73 Mafia suspects facing charges as 'Big Frankie' blows the whistle

Big Frankie made nice with the guys, real nice

Big Frankie made nice with the guys, real nice. And he was a good fit with the Genovese crime family, earning their trust by an illegal cigarettes scam, just the way they liked it: lucrative and no one gets hurt.

But by yesterday 73 members of New York's biggest organised crime syndicate and their associates had discovered that there is another side to the trucker who was welcome at their weddings and birthday parties.

Sure, Frankie was a regular at weekly meetings in Patsy's place in Little Italy: Pasquale's Rigoletto ("another stellar dining option . . . whose pasta dishes, particularly the linguine frutti di mare, are local gold standards," according to New York magazine).

There he sat in on planning meetings conducted by those on the outside operating on behalf of the man on the inside: Vincent "the Chin" Gigante, the 73-year-old head of the family who feigned insanity by mumbling his way through Greenwich Village in pyjamas and bathrobe until he was sentenced to 12 years in 1997 for racketeering.

READ MORE

But Frankie (32) had a life outside "the life", as a detective in the New York police department, and his 30 months under cover was central to the charges laid against the mobsters, among them the men known as Pete the Jeweller, Mikey Hands, Baby Carmine and Juan Margherita.

They are accused of crimes ranging from gun trafficking to demanding protection money from delicatessens, which brought in $14 million in the past three years. They also tried, but failed, to steal $6 million in payroll money from the New York Times. "He was very well taken in by the bad guys," said Mr Barry Mawn, the FBI assistant director for New York.

"These charges are the result of another highly successful infiltration of the Genovese family by the organised crime taskforce, this time by an undercover police detective who I commend for having risked his safety on almost a daily basis. We have once again been able to look at the mob from both the inside as well as the outside." Big Frankie was responsible for "perhaps the most significant and successful undercover operation in law enforcement history".

All the time the was posing as the owner of a trucking company and taking part in insurance frauds and fencing stolen jewellery and alcohol, he was recording conversations between the mobsters.
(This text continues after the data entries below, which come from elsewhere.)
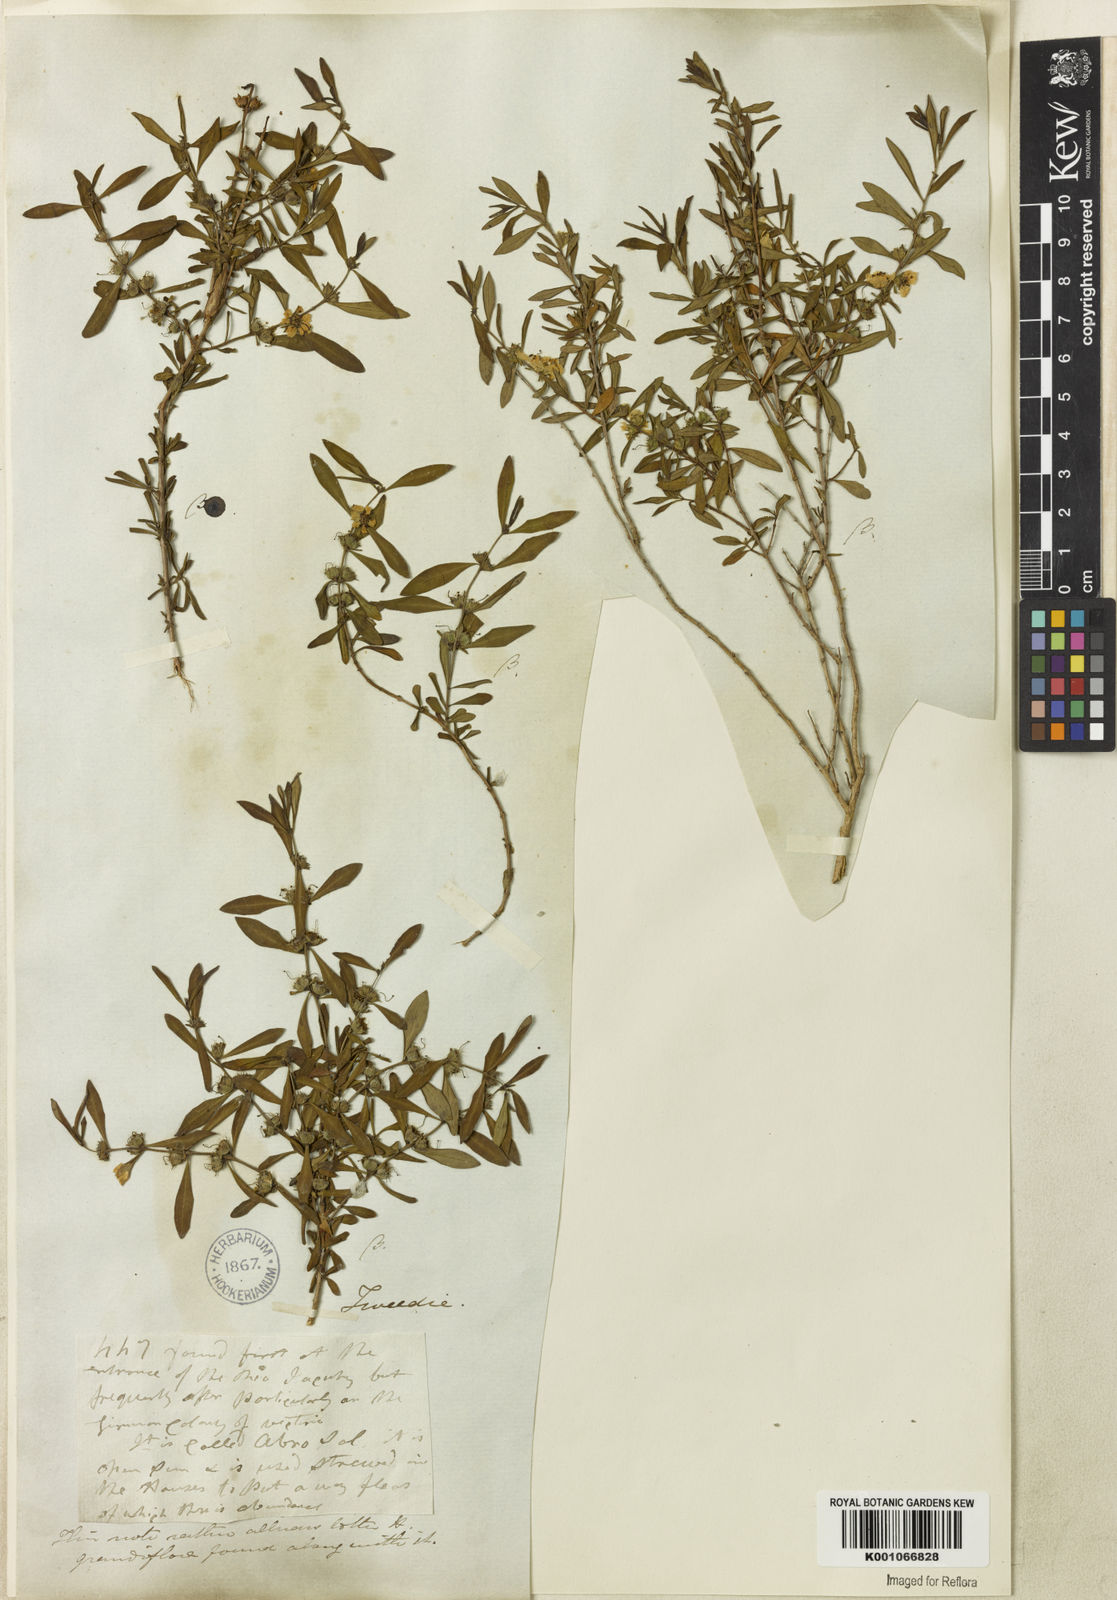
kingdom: Plantae
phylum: Tracheophyta
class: Magnoliopsida
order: Myrtales
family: Lythraceae
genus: Heimia
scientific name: Heimia apetala
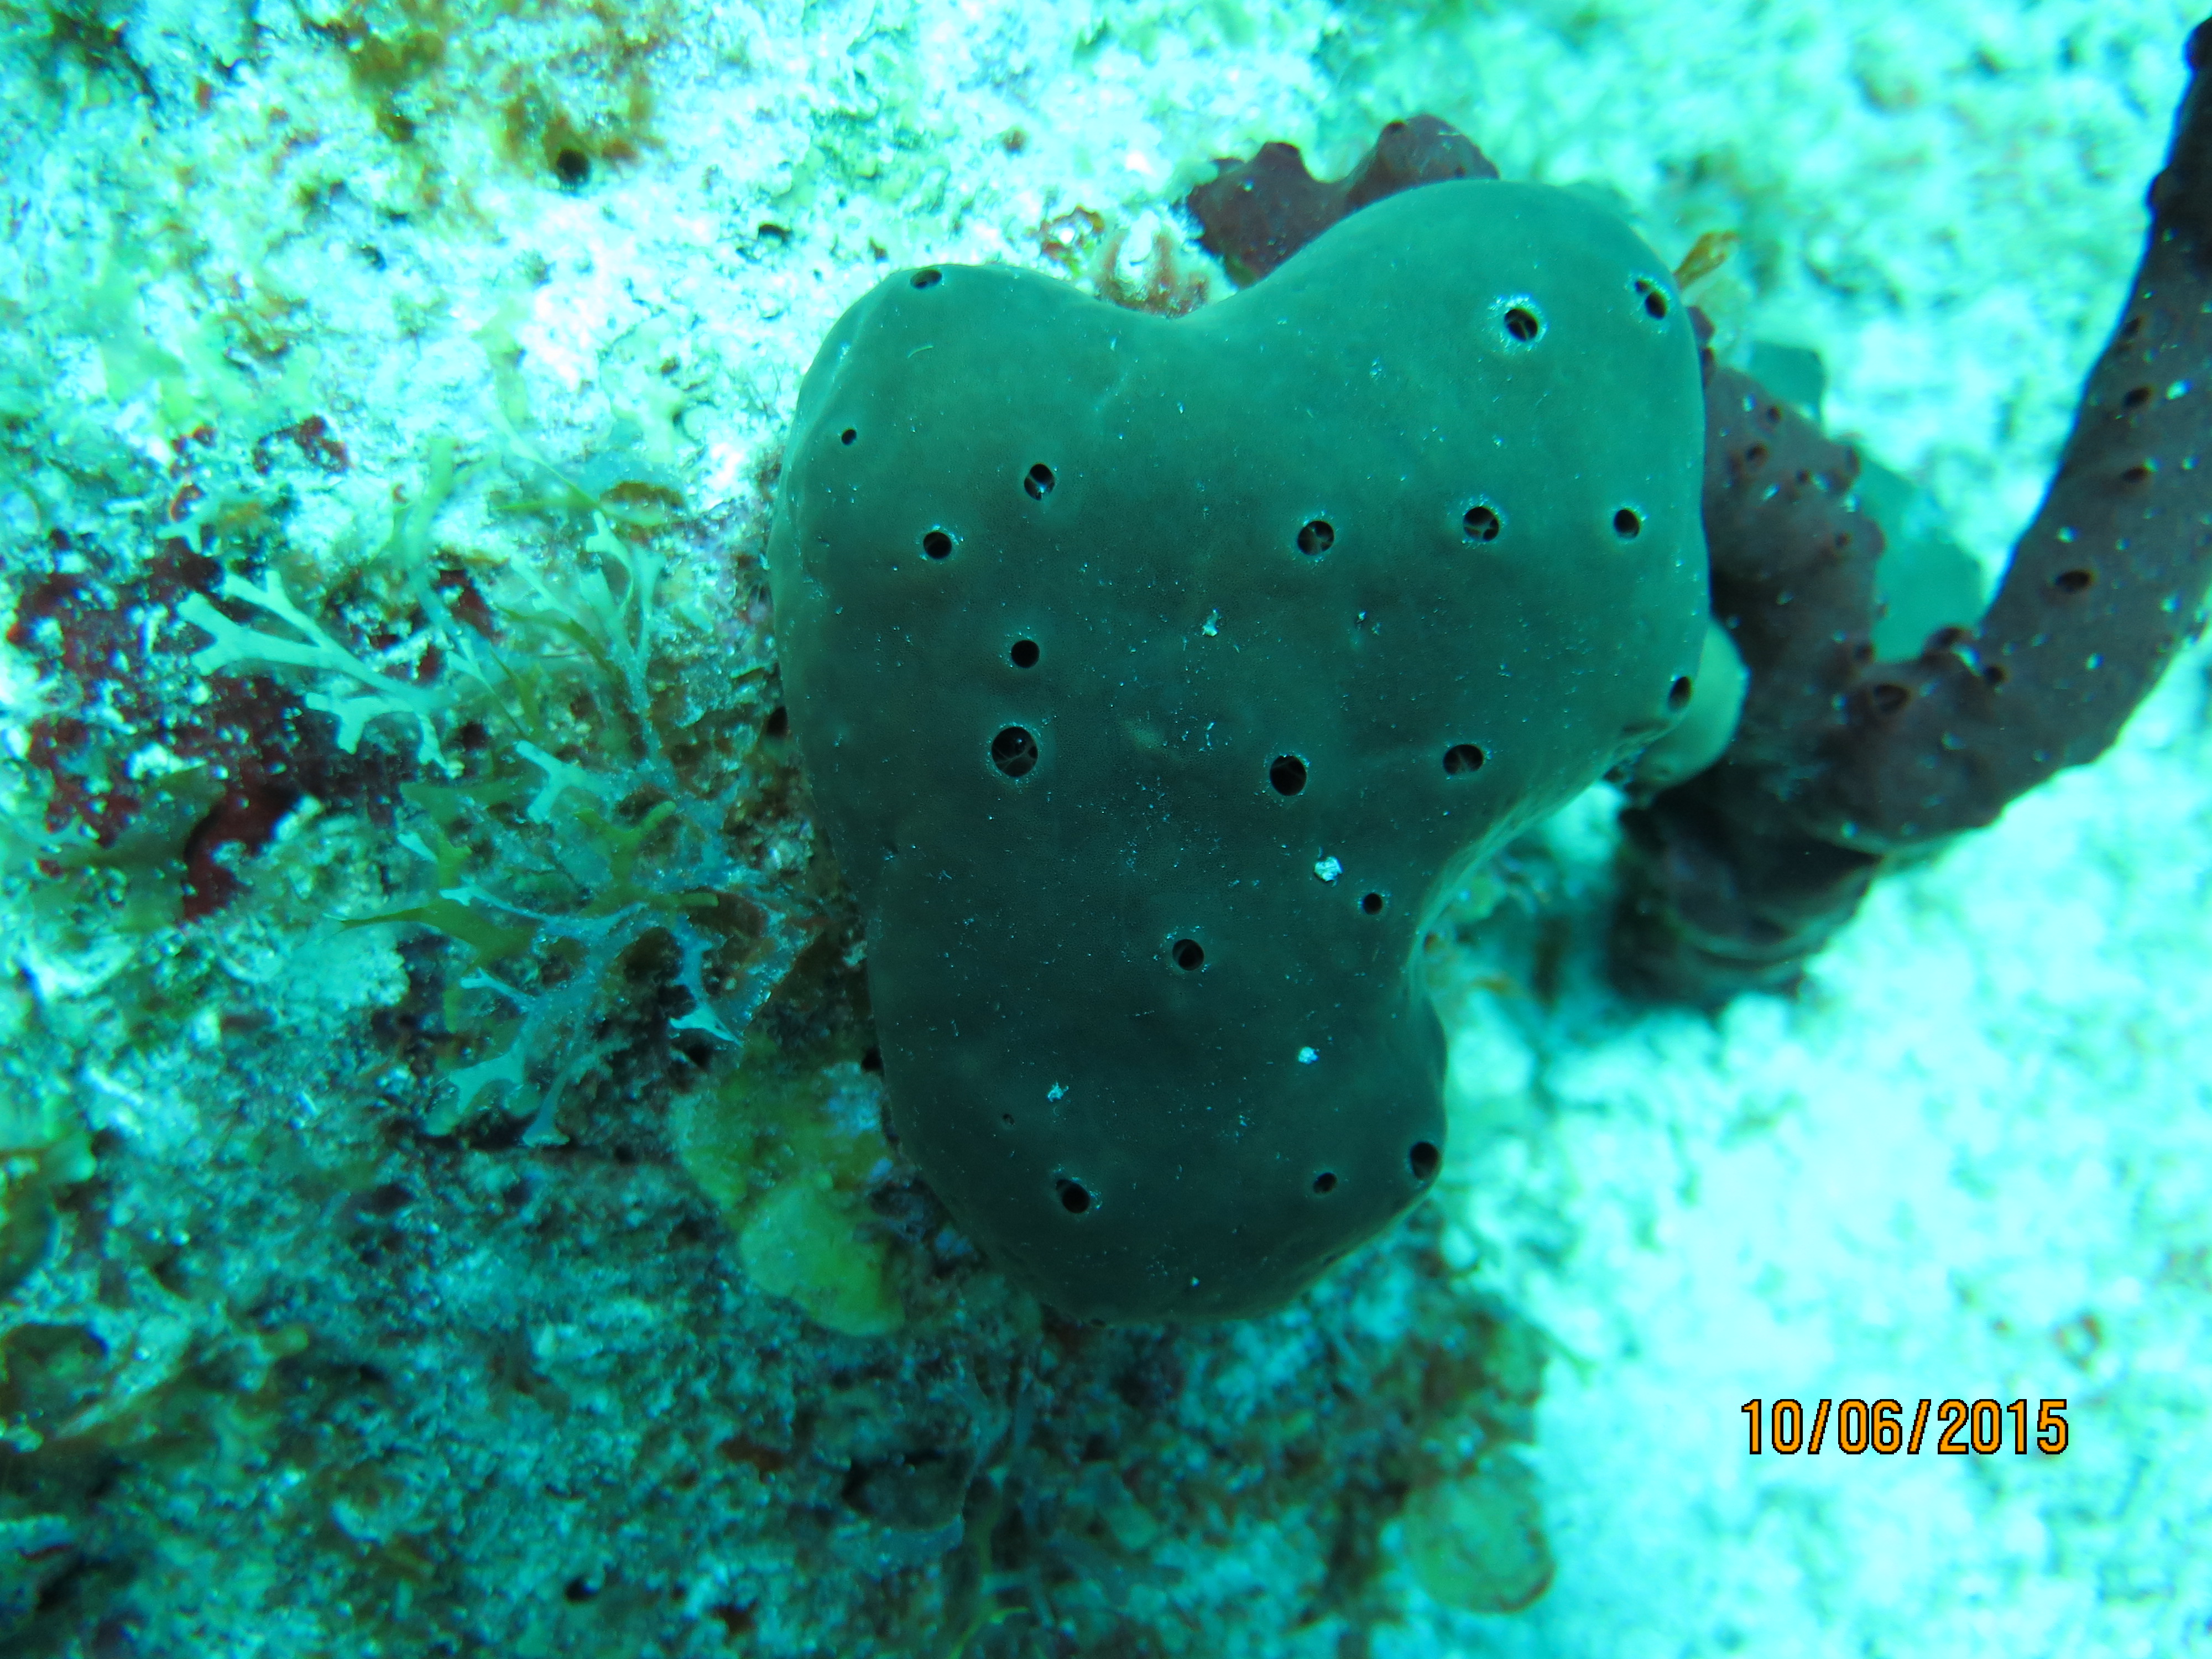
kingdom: Animalia
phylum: Porifera
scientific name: Porifera
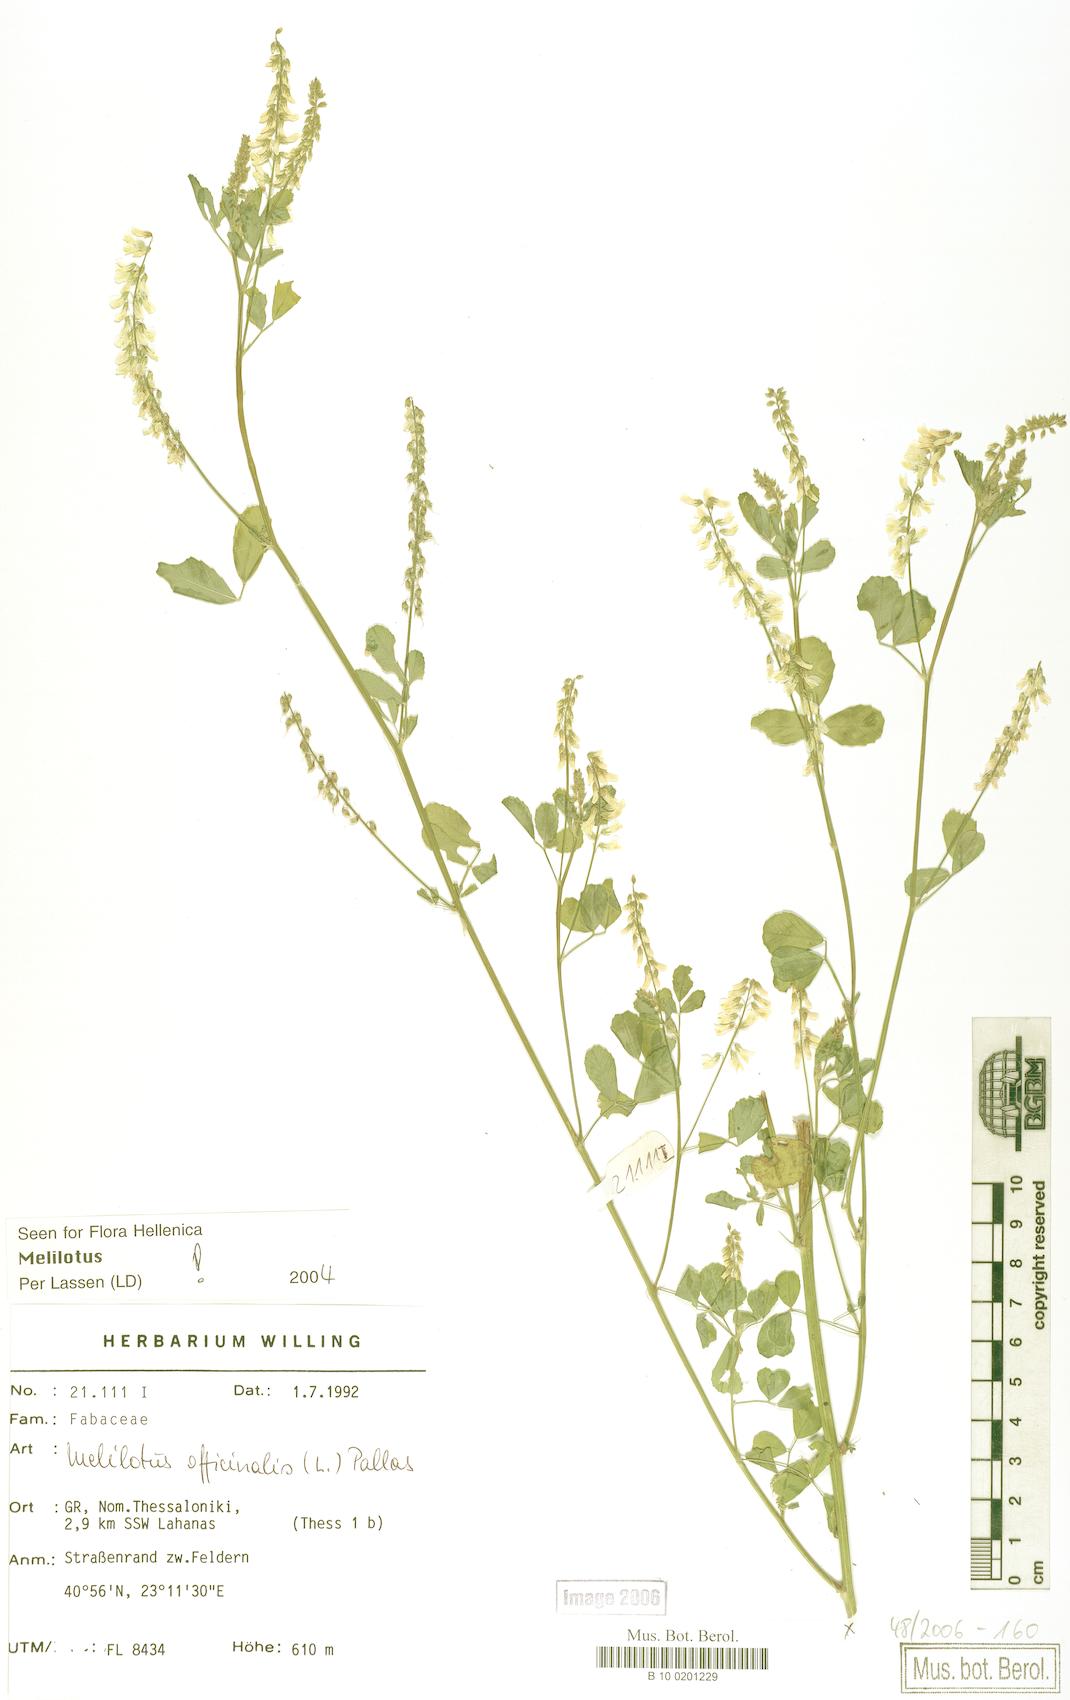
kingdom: Plantae
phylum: Tracheophyta
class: Magnoliopsida
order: Fabales
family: Fabaceae
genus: Melilotus
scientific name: Melilotus officinalis
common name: Sweetclover
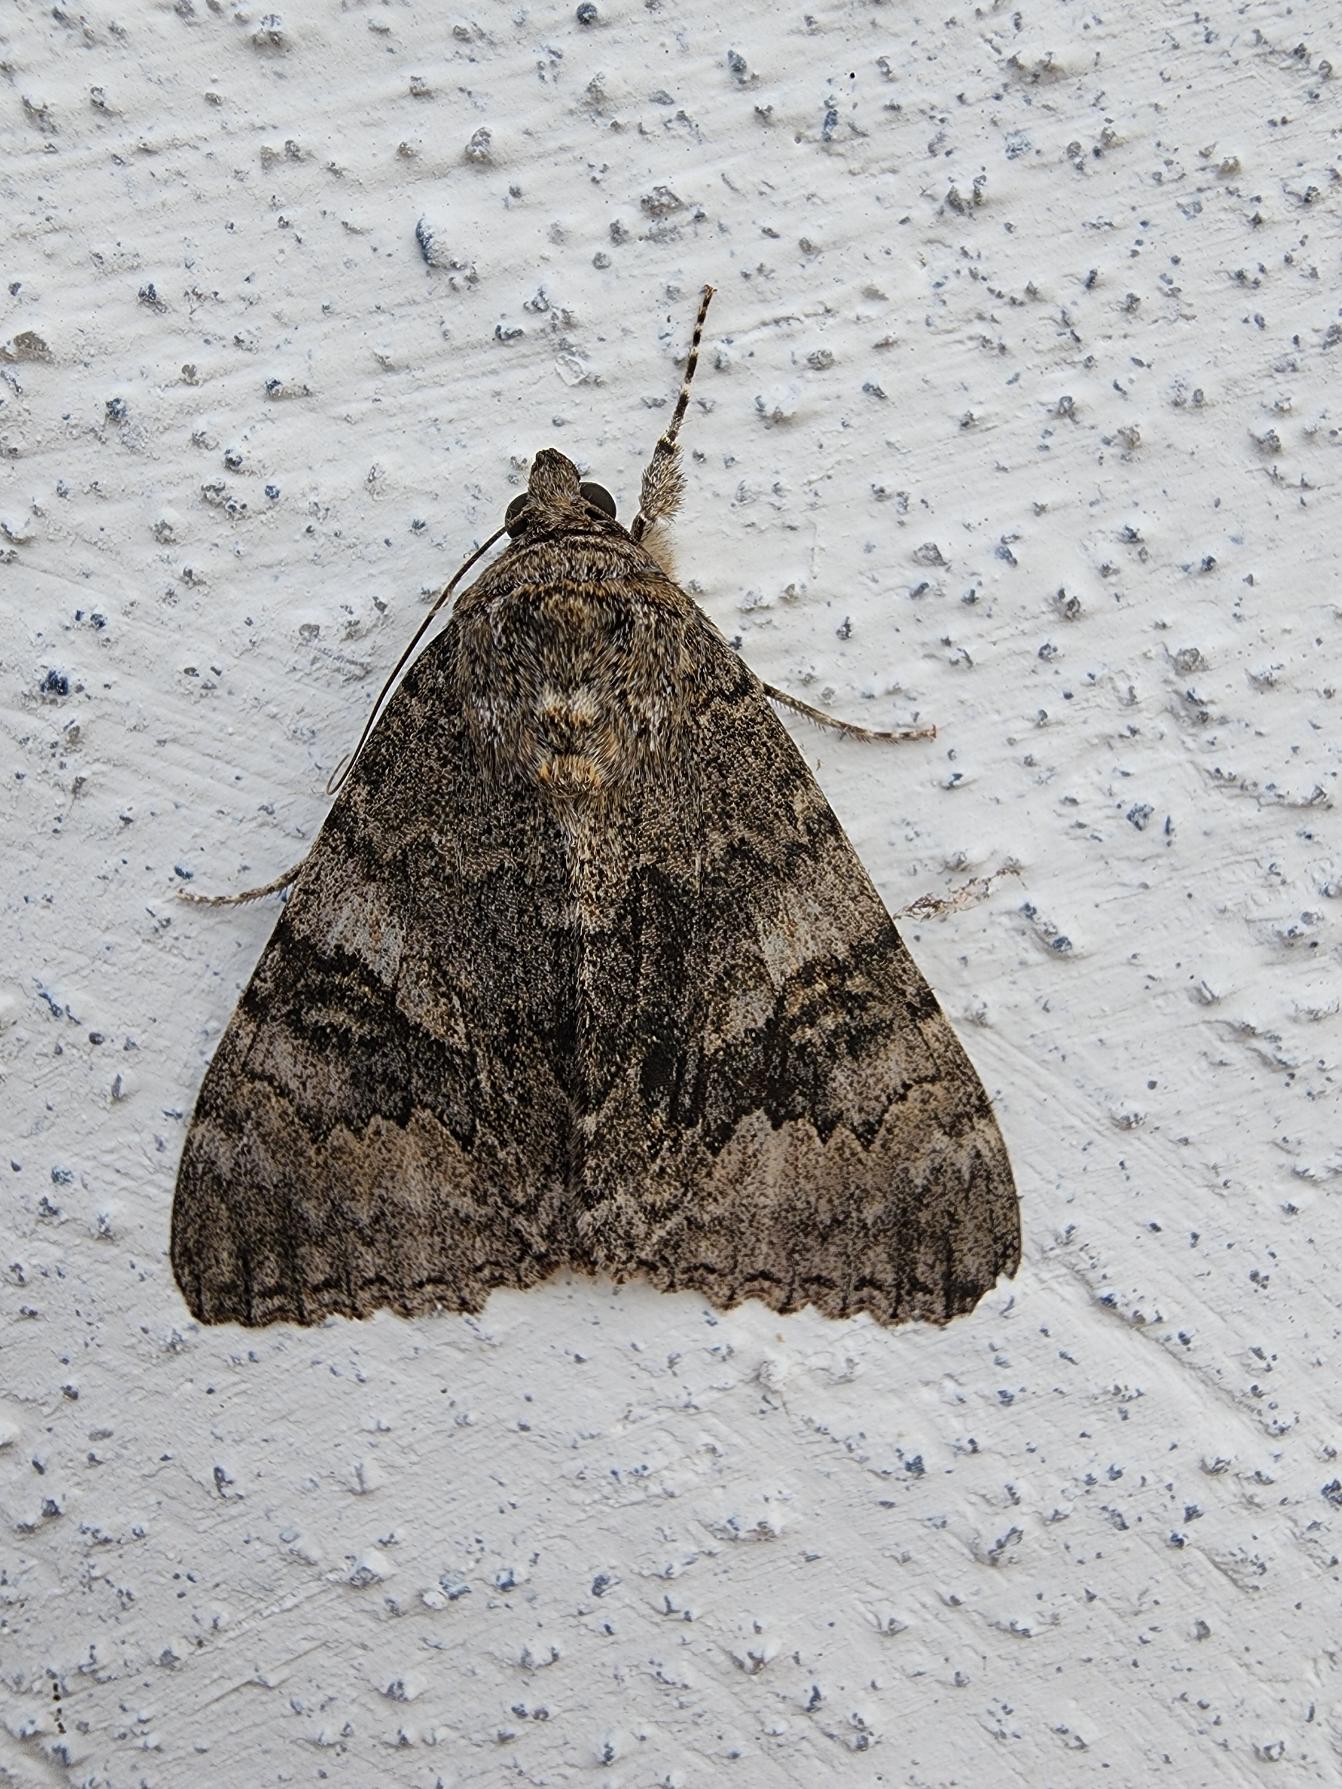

But he got into character so convincingly that he became almost too well known to crime family members on Staten Island, which has New York's highest concentration of Italian Americans. To avoid blowing his cover, the unmarried detective moved from the home he shared there with his parents to another in New Jersey.

Having fallen in with a former police officer who was now associated with the family, he finally got to know Pasquale "Patsy" Parrello, who worked from his restaurant in the Bronx and is one of the capos being held on racketeering charges. Mr Parrello was said to be so security conscious that he wore a device to detect recording equipment. Big Frankie's exploits mirror those of "Donnie Brasco", the FBI agent who masqueraded as a fence for the mob in New York in the 1970s and helped to cripple the Bonannos, another of the five main New York crime families.